Given data »
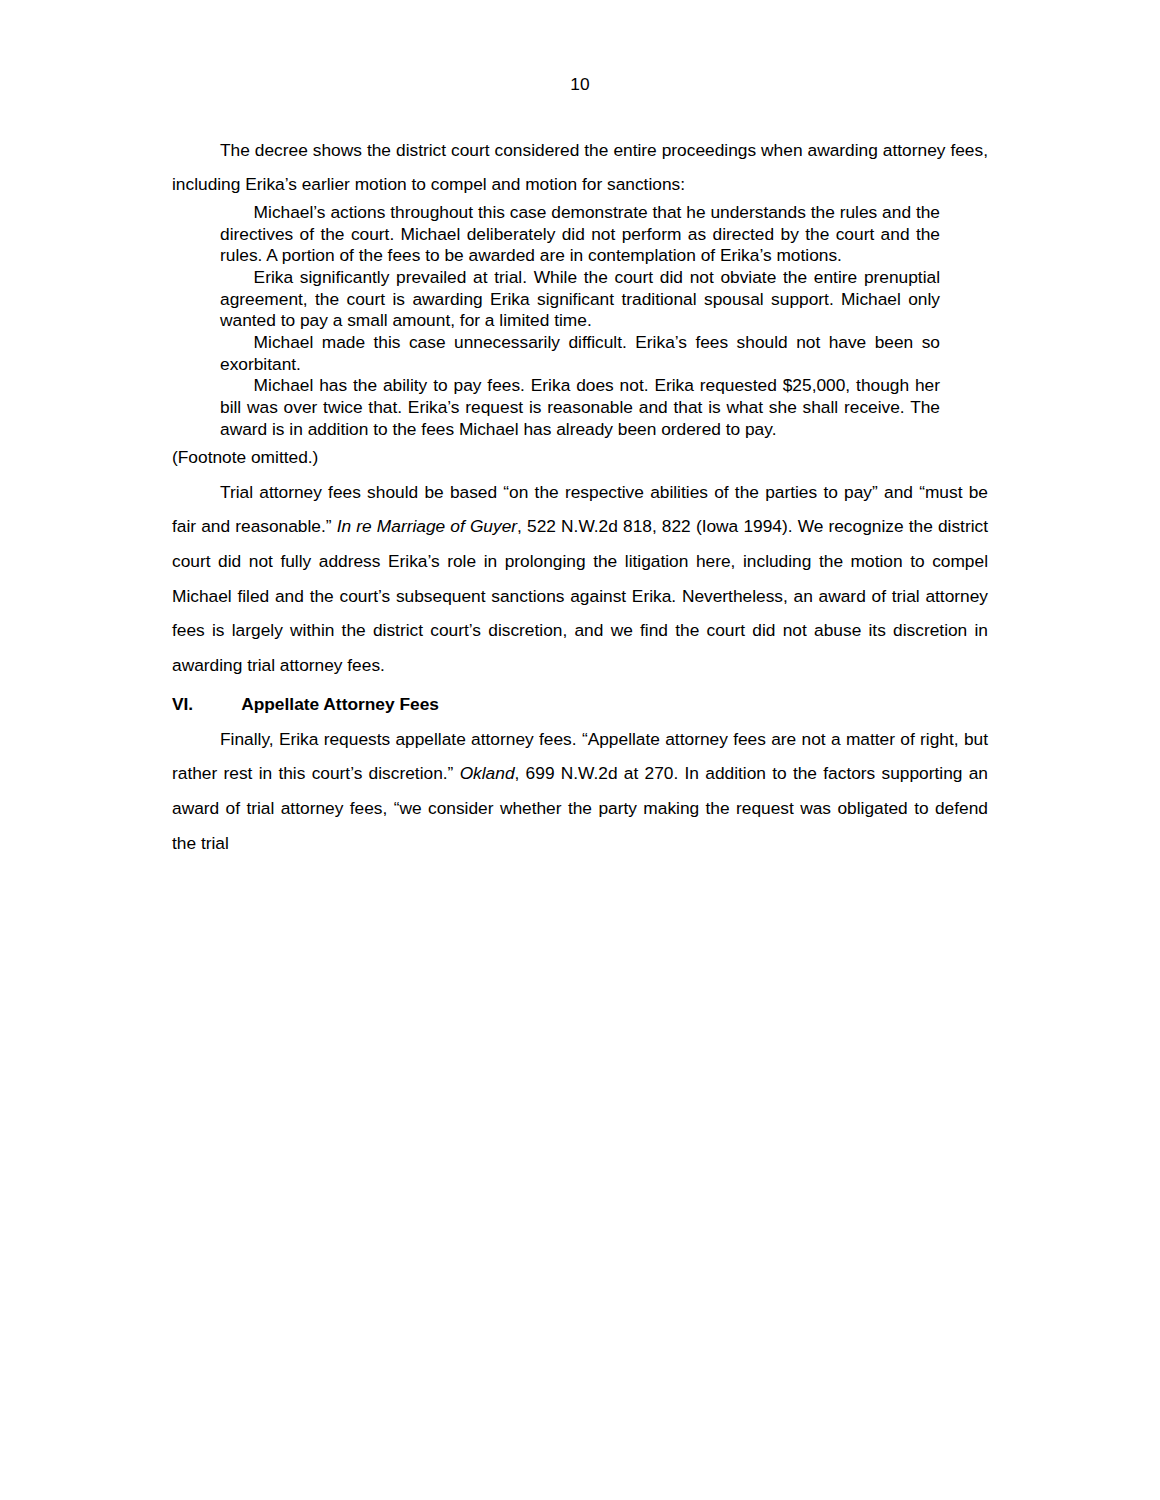10
The decree shows the district court considered the entire proceedings when awarding attorney fees, including Erika’s earlier motion to compel and motion for sanctions:
Michael’s actions throughout this case demonstrate that he understands the rules and the directives of the court. Michael deliberately did not perform as directed by the court and the rules. A portion of the fees to be awarded are in contemplation of Erika’s motions.
Erika significantly prevailed at trial. While the court did not obviate the entire prenuptial agreement, the court is awarding Erika significant traditional spousal support. Michael only wanted to pay a small amount, for a limited time.
Michael made this case unnecessarily difficult. Erika’s fees should not have been so exorbitant.
Michael has the ability to pay fees. Erika does not. Erika requested $25,000, though her bill was over twice that. Erika’s request is reasonable and that is what she shall receive. The award is in addition to the fees Michael has already been ordered to pay.
(Footnote omitted.)
Trial attorney fees should be based “on the respective abilities of the parties to pay” and “must be fair and reasonable.” In re Marriage of Guyer, 522 N.W.2d 818, 822 (Iowa 1994). We recognize the district court did not fully address Erika’s role in prolonging the litigation here, including the motion to compel Michael filed and the court’s subsequent sanctions against Erika. Nevertheless, an award of trial attorney fees is largely within the district court’s discretion, and we find the court did not abuse its discretion in awarding trial attorney fees.
VI. Appellate Attorney Fees
Finally, Erika requests appellate attorney fees. “Appellate attorney fees are not a matter of right, but rather rest in this court’s discretion.” Okland, 699 N.W.2d at 270. In addition to the factors supporting an award of trial attorney fees, “we consider whether the party making the request was obligated to defend the trial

Work request » Set down the material again exactly. Don't carry over any pictures.

Response »
10
The decree shows the district court considered the entire proceedings when awarding attorney fees, including Erika’s earlier motion to compel and motion for sanctions:
Michael’s actions throughout this case demonstrate that he understands the rules and the directives of the court. Michael deliberately did not perform as directed by the court and the rules. A portion of the fees to be awarded are in contemplation of Erika’s motions.
Erika significantly prevailed at trial. While the court did not obviate the entire prenuptial agreement, the court is awarding Erika significant traditional spousal support. Michael only wanted to pay a small amount, for a limited time.
Michael made this case unnecessarily difficult. Erika’s fees should not have been so exorbitant.
Michael has the ability to pay fees. Erika does not. Erika requested $25,000, though her bill was over twice that. Erika’s request is reasonable and that is what she shall receive. The award is in addition to the fees Michael has already been ordered to pay.
(Footnote omitted.)
Trial attorney fees should be based “on the respective abilities of the parties to pay” and “must be fair and reasonable.” In re Marriage of Guyer, 522 N.W.2d 818, 822 (Iowa 1994). We recognize the district court did not fully address Erika’s role in prolonging the litigation here, including the motion to compel Michael filed and the court’s subsequent sanctions against Erika. Nevertheless, an award of trial attorney fees is largely within the district court’s discretion, and we find the court did not abuse its discretion in awarding trial attorney fees.
VI. Appellate Attorney Fees
Finally, Erika requests appellate attorney fees. “Appellate attorney fees are not a matter of right, but rather rest in this court’s discretion.” Okland, 699 N.W.2d at 270. In addition to the factors supporting an award of trial attorney fees, “we consider whether the party making the request was obligated to defend the trial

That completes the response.